■ Exercise goal
Below are some records; quote exactly the lines from the one that contains "M 1694,1096 L" through the one that contains "M 653,1243 L 802,1194", inclusive, and no others.

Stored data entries
__________

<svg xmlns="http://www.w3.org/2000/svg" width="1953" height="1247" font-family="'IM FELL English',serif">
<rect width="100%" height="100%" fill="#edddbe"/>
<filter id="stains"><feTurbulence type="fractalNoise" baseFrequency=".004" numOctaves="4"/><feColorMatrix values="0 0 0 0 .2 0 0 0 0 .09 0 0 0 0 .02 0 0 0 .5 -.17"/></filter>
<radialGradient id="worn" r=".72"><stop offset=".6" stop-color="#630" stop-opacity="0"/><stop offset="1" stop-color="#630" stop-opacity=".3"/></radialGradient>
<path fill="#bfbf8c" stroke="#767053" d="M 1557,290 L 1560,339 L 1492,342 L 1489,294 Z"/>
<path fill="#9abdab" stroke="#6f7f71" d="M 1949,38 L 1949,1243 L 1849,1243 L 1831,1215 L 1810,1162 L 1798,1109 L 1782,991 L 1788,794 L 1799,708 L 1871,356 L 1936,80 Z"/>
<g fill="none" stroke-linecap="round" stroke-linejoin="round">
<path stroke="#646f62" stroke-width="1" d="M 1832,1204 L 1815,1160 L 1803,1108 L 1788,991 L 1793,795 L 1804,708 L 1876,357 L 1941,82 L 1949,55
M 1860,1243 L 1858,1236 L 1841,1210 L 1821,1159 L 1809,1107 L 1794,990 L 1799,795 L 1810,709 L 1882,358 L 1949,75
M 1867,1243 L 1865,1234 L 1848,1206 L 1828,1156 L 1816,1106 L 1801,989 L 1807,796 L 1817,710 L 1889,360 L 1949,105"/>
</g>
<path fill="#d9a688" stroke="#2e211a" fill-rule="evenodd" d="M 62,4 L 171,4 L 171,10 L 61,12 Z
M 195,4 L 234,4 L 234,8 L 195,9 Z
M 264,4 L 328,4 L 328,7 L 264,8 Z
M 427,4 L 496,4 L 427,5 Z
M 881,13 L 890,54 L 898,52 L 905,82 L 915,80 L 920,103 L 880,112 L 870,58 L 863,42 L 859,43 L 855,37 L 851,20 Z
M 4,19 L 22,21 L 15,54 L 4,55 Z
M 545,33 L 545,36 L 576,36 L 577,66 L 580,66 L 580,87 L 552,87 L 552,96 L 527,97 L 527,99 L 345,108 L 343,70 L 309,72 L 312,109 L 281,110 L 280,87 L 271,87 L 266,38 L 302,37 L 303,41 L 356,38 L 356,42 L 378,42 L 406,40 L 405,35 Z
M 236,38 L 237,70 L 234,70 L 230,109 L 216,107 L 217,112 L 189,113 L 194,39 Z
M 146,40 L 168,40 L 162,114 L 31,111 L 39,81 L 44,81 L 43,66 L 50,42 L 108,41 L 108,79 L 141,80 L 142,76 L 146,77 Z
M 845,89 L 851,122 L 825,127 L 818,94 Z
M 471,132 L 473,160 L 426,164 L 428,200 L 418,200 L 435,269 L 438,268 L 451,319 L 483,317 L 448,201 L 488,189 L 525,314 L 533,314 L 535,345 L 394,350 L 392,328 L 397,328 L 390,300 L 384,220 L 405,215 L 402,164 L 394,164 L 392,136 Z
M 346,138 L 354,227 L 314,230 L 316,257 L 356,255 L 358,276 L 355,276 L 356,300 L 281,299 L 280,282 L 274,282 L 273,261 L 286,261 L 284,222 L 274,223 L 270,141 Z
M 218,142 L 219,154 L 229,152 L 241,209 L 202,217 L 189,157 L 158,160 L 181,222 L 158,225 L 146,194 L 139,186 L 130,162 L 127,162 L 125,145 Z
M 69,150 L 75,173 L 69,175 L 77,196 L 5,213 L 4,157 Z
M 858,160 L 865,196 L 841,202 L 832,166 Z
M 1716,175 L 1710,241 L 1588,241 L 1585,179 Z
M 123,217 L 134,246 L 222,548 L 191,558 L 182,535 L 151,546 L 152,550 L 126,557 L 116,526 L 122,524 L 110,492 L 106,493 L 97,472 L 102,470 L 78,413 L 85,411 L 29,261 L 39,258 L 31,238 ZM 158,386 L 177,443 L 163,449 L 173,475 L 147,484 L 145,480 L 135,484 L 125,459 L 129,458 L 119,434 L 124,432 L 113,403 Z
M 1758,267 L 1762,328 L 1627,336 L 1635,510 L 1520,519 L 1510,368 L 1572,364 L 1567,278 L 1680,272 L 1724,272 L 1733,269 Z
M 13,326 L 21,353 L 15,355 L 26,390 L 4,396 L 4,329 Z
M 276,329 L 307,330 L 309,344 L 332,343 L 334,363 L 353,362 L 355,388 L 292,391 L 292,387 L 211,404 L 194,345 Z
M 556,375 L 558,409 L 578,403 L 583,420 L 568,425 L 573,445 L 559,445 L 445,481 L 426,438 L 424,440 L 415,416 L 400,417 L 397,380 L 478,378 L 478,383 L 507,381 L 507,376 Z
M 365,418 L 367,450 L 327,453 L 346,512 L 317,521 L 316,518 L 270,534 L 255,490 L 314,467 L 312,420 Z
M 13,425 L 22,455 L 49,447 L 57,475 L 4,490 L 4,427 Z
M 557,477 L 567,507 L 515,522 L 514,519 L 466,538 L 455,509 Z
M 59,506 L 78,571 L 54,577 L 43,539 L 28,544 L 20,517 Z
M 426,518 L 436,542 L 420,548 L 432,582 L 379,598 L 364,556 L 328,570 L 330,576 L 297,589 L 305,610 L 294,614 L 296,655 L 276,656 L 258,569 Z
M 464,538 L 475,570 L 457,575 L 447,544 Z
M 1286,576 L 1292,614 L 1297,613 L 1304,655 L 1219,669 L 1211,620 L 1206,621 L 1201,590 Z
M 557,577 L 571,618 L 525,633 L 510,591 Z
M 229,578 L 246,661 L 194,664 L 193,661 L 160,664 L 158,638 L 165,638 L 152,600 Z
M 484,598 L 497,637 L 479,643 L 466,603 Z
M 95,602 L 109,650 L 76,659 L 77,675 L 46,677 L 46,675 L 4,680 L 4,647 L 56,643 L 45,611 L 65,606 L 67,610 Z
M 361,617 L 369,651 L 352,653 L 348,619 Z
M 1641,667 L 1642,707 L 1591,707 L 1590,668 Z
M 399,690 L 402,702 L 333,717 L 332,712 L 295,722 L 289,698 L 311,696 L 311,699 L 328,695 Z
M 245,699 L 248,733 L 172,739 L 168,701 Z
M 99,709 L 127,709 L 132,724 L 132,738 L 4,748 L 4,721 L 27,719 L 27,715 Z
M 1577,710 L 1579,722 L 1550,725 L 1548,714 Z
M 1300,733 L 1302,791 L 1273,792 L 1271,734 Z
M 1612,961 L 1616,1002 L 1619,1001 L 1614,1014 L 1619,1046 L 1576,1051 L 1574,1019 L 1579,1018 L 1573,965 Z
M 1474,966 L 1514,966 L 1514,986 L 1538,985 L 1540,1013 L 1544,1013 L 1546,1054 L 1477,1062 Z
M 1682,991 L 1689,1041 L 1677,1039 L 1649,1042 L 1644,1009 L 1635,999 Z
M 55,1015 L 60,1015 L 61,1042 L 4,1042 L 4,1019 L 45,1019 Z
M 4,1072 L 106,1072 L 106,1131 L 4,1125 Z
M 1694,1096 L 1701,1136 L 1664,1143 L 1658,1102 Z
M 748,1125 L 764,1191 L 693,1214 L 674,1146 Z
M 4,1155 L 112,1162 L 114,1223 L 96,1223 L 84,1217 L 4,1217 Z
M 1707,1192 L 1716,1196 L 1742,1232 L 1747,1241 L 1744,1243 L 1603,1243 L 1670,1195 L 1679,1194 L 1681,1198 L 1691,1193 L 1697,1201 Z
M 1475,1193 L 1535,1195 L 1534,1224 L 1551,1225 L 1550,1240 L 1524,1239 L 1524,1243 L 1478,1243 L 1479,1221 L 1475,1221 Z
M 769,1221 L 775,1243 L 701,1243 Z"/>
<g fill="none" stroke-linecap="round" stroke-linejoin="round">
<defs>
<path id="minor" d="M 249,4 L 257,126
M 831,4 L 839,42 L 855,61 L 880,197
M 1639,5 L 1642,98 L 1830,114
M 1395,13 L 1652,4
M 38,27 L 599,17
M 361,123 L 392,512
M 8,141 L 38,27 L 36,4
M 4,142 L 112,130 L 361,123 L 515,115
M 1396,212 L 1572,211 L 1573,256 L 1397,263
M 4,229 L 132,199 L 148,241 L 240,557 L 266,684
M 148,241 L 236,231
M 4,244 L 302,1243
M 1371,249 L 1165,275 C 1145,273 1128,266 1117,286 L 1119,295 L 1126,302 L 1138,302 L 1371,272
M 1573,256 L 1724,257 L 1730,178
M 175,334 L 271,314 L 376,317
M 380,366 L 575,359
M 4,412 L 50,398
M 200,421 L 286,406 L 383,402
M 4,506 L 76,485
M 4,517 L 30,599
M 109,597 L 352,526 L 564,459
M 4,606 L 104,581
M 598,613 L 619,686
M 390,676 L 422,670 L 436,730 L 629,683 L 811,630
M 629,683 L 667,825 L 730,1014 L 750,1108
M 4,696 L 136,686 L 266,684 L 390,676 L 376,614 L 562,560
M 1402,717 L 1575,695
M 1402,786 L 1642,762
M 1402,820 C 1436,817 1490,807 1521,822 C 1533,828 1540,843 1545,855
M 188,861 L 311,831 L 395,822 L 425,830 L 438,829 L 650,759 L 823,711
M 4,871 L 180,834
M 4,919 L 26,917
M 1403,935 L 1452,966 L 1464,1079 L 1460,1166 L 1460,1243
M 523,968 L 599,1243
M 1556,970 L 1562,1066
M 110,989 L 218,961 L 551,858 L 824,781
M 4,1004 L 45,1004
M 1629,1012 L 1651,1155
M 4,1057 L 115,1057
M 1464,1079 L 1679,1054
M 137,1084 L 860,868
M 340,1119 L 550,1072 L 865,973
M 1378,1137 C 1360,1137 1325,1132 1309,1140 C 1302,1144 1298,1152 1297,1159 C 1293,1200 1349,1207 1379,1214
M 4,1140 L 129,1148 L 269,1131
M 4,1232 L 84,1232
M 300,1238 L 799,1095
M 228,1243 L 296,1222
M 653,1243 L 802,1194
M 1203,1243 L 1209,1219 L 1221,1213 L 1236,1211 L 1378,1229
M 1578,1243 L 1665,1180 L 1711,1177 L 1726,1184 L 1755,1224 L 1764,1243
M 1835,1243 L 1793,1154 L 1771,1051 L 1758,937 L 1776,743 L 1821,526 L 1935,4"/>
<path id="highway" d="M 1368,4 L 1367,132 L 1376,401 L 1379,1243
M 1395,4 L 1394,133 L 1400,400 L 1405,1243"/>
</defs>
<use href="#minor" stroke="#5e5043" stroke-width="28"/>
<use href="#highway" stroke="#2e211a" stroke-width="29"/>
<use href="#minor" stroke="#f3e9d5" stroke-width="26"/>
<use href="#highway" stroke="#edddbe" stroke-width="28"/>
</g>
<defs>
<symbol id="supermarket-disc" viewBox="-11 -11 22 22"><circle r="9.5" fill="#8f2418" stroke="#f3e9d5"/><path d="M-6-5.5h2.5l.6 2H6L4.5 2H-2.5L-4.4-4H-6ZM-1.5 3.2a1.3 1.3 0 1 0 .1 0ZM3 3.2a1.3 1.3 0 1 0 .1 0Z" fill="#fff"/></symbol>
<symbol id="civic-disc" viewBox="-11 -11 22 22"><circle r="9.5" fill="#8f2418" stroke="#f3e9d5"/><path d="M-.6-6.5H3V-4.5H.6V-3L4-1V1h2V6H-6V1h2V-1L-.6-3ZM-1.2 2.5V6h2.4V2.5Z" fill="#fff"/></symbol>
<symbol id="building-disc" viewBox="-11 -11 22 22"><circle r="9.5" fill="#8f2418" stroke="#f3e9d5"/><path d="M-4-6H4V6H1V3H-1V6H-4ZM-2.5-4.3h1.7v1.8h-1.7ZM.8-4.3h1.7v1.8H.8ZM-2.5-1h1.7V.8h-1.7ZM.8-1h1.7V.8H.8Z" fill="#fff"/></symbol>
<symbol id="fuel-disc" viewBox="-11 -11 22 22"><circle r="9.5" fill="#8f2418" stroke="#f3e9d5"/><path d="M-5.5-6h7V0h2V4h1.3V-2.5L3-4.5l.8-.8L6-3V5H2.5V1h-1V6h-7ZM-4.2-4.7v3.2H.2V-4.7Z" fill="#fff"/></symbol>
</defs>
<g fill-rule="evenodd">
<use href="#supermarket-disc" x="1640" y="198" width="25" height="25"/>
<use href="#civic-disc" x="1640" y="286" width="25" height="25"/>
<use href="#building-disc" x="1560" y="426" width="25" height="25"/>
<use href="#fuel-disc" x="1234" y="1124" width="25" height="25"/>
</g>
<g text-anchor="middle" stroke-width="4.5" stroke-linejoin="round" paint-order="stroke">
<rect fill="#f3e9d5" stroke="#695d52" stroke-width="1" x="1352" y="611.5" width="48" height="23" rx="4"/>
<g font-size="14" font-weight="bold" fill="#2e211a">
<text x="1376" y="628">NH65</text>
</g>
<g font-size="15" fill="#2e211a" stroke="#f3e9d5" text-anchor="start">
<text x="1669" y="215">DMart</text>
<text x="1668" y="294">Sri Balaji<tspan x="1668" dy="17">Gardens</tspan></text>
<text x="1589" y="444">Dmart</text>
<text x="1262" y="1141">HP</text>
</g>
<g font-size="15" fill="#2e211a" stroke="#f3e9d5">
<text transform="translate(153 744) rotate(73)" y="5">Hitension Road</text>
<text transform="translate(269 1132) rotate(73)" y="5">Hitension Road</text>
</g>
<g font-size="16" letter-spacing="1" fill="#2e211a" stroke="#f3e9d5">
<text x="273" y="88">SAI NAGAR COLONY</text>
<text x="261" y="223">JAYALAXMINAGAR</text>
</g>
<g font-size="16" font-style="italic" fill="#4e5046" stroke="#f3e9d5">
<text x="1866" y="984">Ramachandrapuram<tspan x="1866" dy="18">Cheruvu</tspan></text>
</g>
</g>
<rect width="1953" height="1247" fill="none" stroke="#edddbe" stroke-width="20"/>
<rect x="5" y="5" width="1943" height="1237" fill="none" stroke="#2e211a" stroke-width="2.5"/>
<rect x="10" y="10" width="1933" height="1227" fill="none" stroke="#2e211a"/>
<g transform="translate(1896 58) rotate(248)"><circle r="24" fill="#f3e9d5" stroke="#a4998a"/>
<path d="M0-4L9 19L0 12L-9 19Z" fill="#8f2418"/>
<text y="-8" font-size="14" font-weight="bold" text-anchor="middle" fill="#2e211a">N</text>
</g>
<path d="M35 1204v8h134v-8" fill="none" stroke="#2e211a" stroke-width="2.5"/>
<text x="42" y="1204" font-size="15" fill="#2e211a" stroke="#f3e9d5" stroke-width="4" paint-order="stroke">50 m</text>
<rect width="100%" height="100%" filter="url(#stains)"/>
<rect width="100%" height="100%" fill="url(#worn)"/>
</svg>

__________

■ Written response
M 1694,1096 L 1701,1136 L 1664,1143 L 1658,1102 Z
M 748,1125 L 764,1191 L 693,1214 L 674,1146 Z
M 4,1155 L 112,1162 L 114,1223 L 96,1223 L 84,1217 L 4,1217 Z
M 1707,1192 L 1716,1196 L 1742,1232 L 1747,1241 L 1744,1243 L 1603,1243 L 1670,1195 L 1679,1194 L 1681,1198 L 1691,1193 L 1697,1201 Z
M 1475,1193 L 1535,1195 L 1534,1224 L 1551,1225 L 1550,1240 L 1524,1239 L 1524,1243 L 1478,1243 L 1479,1221 L 1475,1221 Z
M 769,1221 L 775,1243 L 701,1243 Z"/>
<g fill="none" stroke-linecap="round" stroke-linejoin="round">
<defs>
<path id="minor" d="M 249,4 L 257,126
M 831,4 L 839,42 L 855,61 L 880,197
M 1639,5 L 1642,98 L 1830,114
M 1395,13 L 1652,4
M 38,27 L 599,17
M 361,123 L 392,512
M 8,141 L 38,27 L 36,4
M 4,142 L 112,130 L 361,123 L 515,115
M 1396,212 L 1572,211 L 1573,256 L 1397,263
M 4,229 L 132,199 L 148,241 L 240,557 L 266,684
M 148,241 L 236,231
M 4,244 L 302,1243
M 1371,249 L 1165,275 C 1145,273 1128,266 1117,286 L 1119,295 L 1126,302 L 1138,302 L 1371,272
M 1573,256 L 1724,257 L 1730,178
M 175,334 L 271,314 L 376,317
M 380,366 L 575,359
M 4,412 L 50,398
M 200,421 L 286,406 L 383,402
M 4,506 L 76,485
M 4,517 L 30,599
M 109,597 L 352,526 L 564,459
M 4,606 L 104,581
M 598,613 L 619,686
M 390,676 L 422,670 L 436,730 L 629,683 L 811,630
M 629,683 L 667,825 L 730,1014 L 750,1108
M 4,696 L 136,686 L 266,684 L 390,676 L 376,614 L 562,560
M 1402,717 L 1575,695
M 1402,786 L 1642,762
M 1402,820 C 1436,817 1490,807 1521,822 C 1533,828 1540,843 1545,855
M 188,861 L 311,831 L 395,822 L 425,830 L 438,829 L 650,759 L 823,711
M 4,871 L 180,834
M 4,919 L 26,917
M 1403,935 L 1452,966 L 1464,1079 L 1460,1166 L 1460,1243
M 523,968 L 599,1243
M 1556,970 L 1562,1066
M 110,989 L 218,961 L 551,858 L 824,781
M 4,1004 L 45,1004
M 1629,1012 L 1651,1155
M 4,1057 L 115,1057
M 1464,1079 L 1679,1054
M 137,1084 L 860,868
M 340,1119 L 550,1072 L 865,973
M 1378,1137 C 1360,1137 1325,1132 1309,1140 C 1302,1144 1298,1152 1297,1159 C 1293,1200 1349,1207 1379,1214
M 4,1140 L 129,1148 L 269,1131
M 4,1232 L 84,1232
M 300,1238 L 799,1095
M 228,1243 L 296,1222
M 653,1243 L 802,1194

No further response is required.